I don’t think it’s the 4th wave of pioneering a new dawn of civilization but it’s clear LLMs will remain useful when applied correctly.


Why would open source outpace? Isn’t there way more money in the closed source ones and therefore more incentive to work on them?
no_wizard OP
I didn’t say outpace, but I do believe the collective nature of open source will allow it to catch up, much like it did with browser tech, and at which point you’ll see a shift of resources toward that by major companies. It’s a collective works thing. I think it also is attractive to work on in open source, much like Linux or web browsers (hence the comparison to one) and that will also help it along over time.

I stick by my general thesis that OSS will eventually catch up or the gap will be so small only frontier applications will benefit from using the most advanced models

They didn't say "outpace", they said "catch up to good enough levels".
umeshunni
> I do think that open source models will eventually catch up to closed source ones

It felt like that was the direction for a while, but in the last year or so, the gap seems to have widened. I'm curious whether this is my perception or validated by some metric.

GIVEN INFORMATION ->
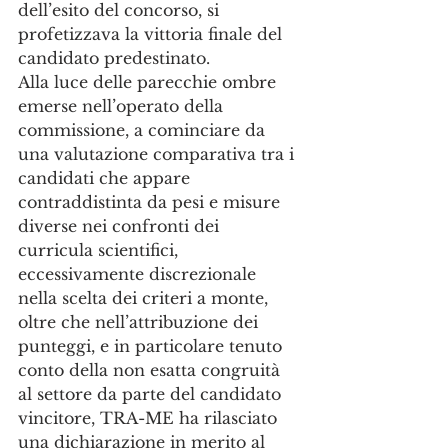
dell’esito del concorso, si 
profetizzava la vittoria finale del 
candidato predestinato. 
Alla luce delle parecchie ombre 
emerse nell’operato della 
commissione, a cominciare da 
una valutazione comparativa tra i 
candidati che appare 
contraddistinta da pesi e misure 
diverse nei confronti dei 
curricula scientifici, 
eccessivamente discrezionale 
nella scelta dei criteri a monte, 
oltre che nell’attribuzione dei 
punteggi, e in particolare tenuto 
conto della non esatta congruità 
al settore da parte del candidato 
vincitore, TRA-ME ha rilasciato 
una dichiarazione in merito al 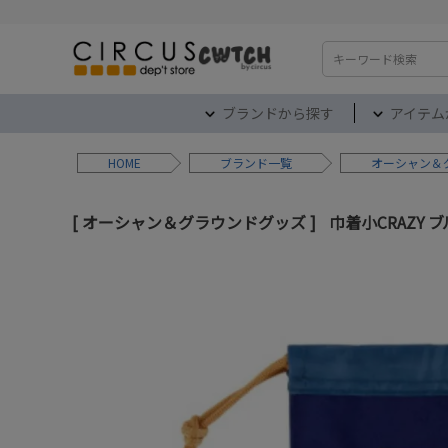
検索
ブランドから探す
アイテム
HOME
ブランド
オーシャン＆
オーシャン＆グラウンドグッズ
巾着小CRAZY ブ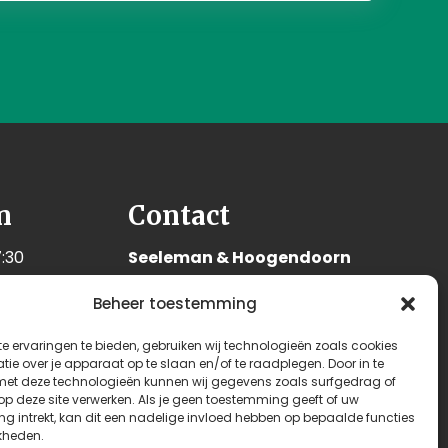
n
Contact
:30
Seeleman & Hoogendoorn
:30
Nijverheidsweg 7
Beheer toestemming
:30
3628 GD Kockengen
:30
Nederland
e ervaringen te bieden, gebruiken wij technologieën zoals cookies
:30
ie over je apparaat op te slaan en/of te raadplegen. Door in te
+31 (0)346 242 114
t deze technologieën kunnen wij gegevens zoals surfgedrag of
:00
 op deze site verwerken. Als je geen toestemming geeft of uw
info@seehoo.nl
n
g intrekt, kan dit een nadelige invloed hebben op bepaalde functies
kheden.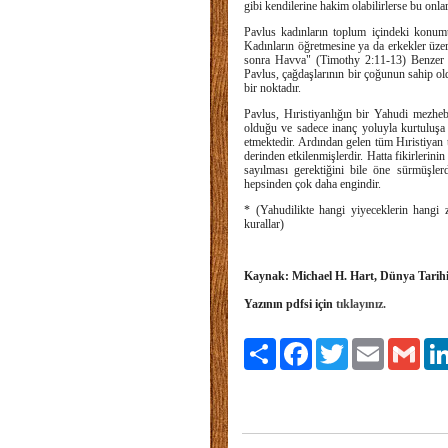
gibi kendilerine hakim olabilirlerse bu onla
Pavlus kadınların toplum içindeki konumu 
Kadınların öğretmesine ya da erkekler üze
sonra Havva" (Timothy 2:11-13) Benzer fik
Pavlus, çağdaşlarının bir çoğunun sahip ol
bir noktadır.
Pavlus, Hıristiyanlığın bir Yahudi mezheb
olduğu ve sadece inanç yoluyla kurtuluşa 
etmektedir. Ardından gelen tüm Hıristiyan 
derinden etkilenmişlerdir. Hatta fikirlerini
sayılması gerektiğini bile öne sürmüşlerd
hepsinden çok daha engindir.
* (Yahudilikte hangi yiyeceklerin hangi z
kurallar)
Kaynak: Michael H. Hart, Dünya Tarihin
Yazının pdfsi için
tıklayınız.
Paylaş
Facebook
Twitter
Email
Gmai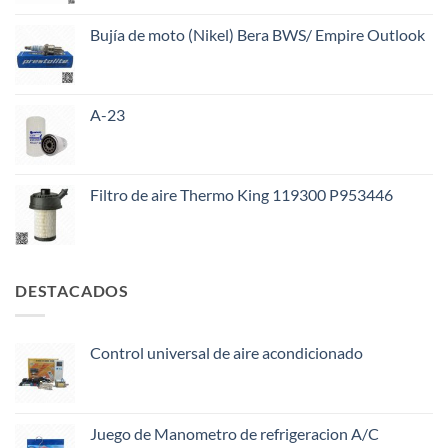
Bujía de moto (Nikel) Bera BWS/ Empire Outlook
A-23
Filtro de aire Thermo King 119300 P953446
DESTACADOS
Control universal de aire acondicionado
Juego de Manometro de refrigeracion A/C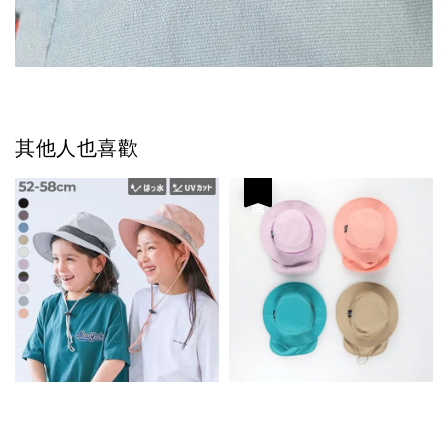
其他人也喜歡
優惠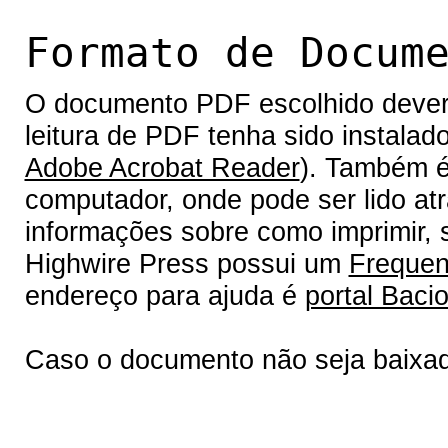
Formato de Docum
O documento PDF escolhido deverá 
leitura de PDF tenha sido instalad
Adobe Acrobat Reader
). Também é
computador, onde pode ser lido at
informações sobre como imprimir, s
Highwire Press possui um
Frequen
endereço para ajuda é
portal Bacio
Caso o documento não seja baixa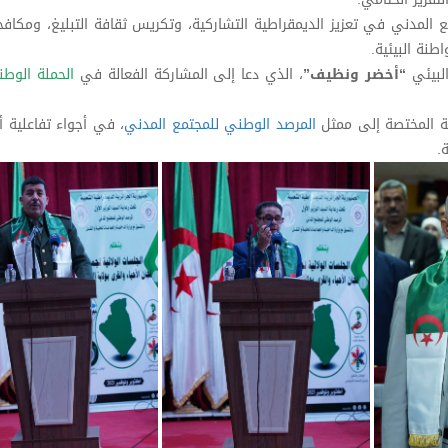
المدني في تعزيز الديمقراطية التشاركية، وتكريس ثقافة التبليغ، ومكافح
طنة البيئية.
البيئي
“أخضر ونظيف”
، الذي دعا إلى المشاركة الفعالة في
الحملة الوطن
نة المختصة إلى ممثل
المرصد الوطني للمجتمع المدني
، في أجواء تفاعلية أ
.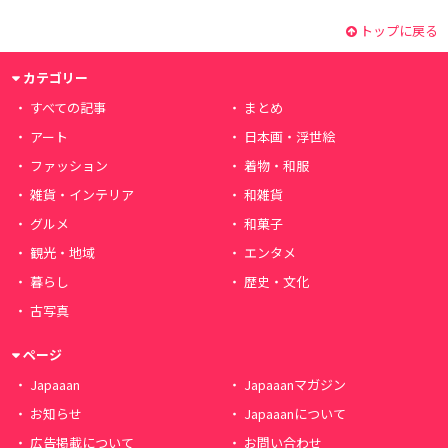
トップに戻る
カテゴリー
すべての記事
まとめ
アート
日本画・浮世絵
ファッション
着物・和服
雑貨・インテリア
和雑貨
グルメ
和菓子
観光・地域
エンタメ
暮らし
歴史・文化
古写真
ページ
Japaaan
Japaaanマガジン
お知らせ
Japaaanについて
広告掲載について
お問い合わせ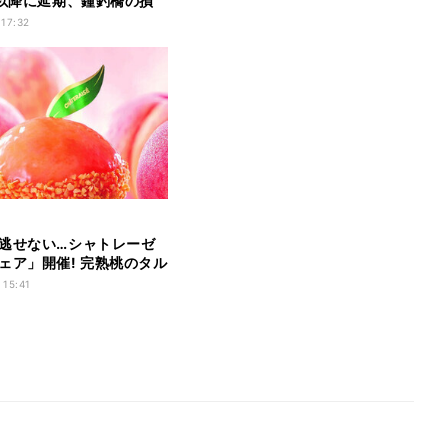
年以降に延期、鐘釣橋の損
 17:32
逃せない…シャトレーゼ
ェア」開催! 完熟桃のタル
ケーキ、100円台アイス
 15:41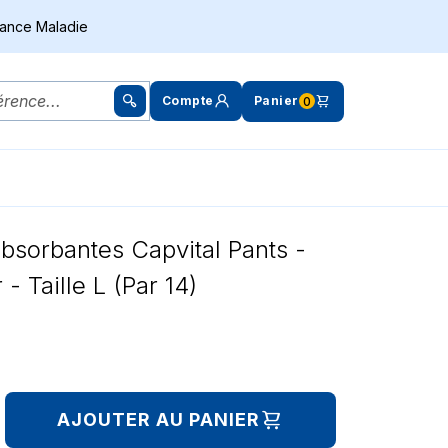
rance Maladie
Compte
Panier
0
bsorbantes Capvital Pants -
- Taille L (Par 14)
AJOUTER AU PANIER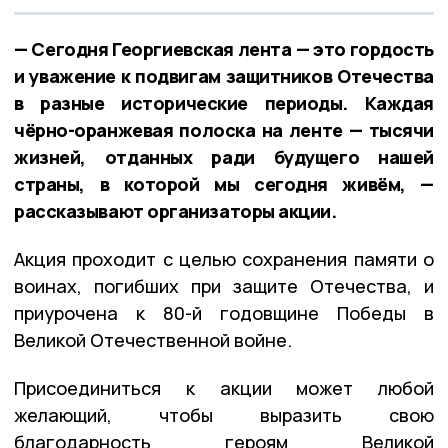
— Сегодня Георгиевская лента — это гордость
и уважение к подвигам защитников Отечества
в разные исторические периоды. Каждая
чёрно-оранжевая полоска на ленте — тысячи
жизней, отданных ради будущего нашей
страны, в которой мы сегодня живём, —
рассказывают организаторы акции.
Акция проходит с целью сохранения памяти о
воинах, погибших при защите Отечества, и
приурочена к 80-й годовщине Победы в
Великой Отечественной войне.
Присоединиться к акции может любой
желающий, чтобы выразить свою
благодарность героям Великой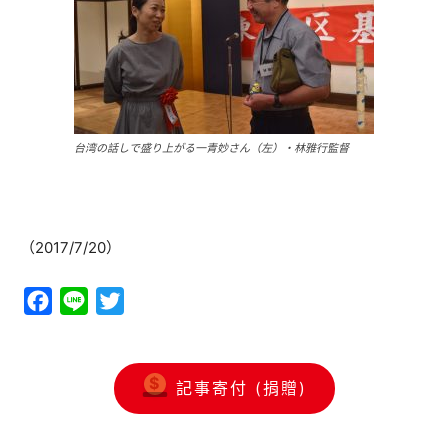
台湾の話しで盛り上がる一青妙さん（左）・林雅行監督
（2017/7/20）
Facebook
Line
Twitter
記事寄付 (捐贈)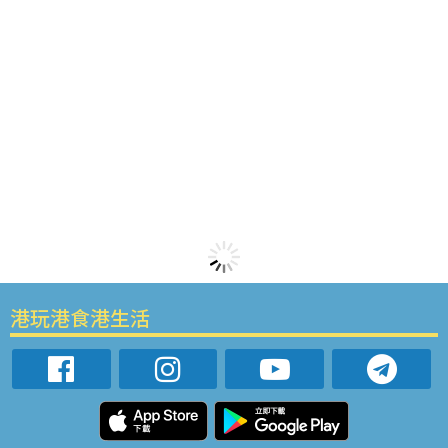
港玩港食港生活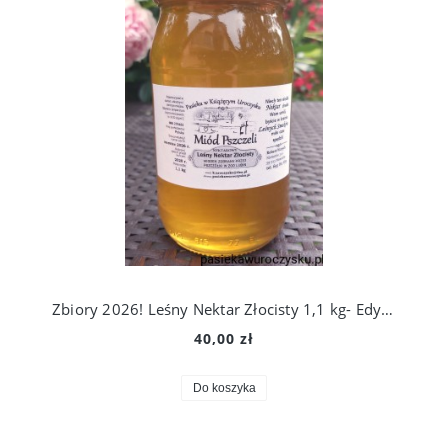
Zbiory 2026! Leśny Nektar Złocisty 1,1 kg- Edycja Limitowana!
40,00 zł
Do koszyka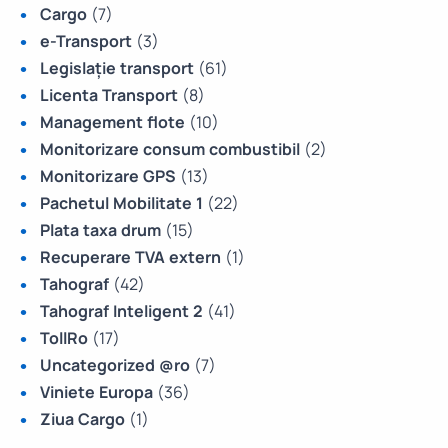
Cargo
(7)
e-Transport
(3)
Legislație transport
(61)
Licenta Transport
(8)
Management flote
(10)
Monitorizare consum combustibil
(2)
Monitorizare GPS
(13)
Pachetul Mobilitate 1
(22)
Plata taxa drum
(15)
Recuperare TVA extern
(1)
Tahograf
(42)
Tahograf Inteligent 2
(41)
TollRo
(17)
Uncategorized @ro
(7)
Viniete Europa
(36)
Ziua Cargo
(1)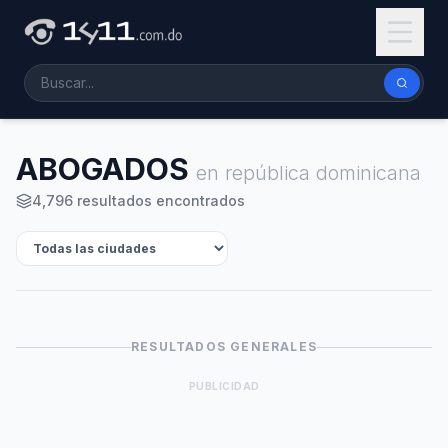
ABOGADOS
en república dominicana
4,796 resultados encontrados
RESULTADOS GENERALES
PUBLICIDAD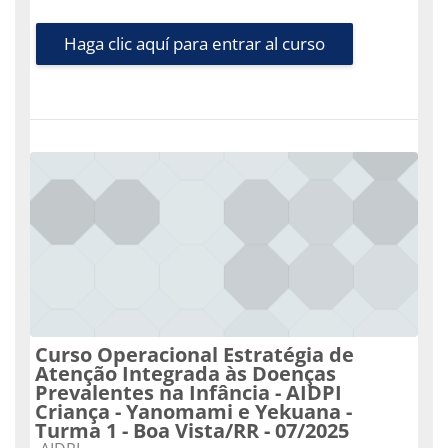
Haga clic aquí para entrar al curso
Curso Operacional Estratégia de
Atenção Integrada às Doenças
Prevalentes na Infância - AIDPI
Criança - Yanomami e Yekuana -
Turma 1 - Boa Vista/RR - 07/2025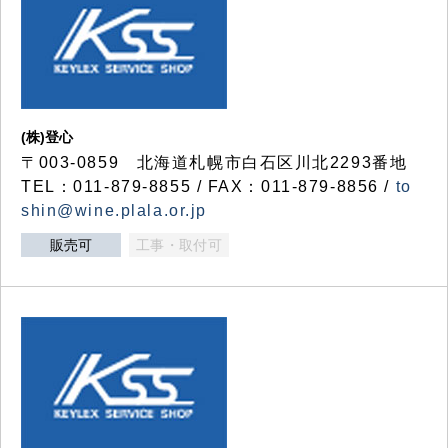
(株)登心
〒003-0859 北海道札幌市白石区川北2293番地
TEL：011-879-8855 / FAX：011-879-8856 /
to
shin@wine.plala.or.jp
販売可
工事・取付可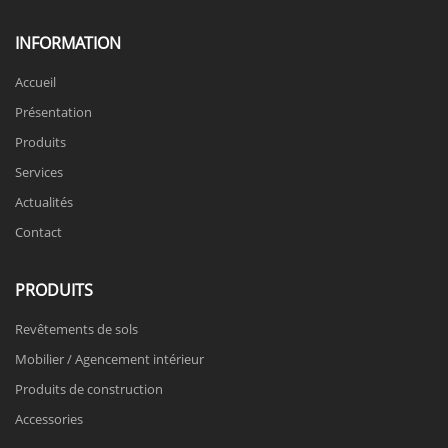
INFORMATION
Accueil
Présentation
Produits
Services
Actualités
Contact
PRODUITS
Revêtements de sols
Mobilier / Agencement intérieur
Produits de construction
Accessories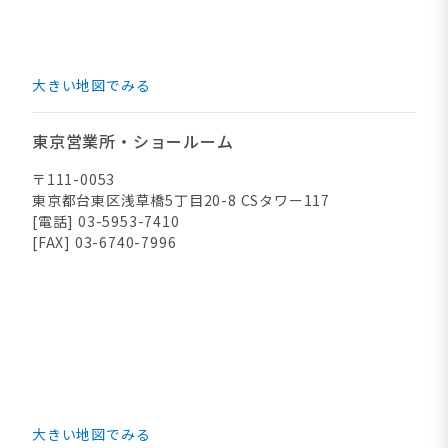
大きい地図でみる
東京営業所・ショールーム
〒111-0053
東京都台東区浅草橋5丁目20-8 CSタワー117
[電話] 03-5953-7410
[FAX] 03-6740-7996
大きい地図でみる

BRIEF 1 -> In the discussion thread, which two things does no_wizard compare open source models to?
BRIEF 2 -> Transcribe the discussion thread's wording between "no_wizard OP" and "along over time.", inclusive.

EXERCISE RESULT 1 -> Linux and web browsers.

EXERCISE RESULT 2 ->
no_wizard OP
I didn’t say outpace, but I do believe the collective nature of open source will allow it to catch up, much like it did with browser tech, and at which point you’ll see a shift of resources toward that by major companies. It’s a collective works thing. I think it also is attractive to work on in open source, much like Linux or web browsers (hence the comparison to one) and that will also help it along over time.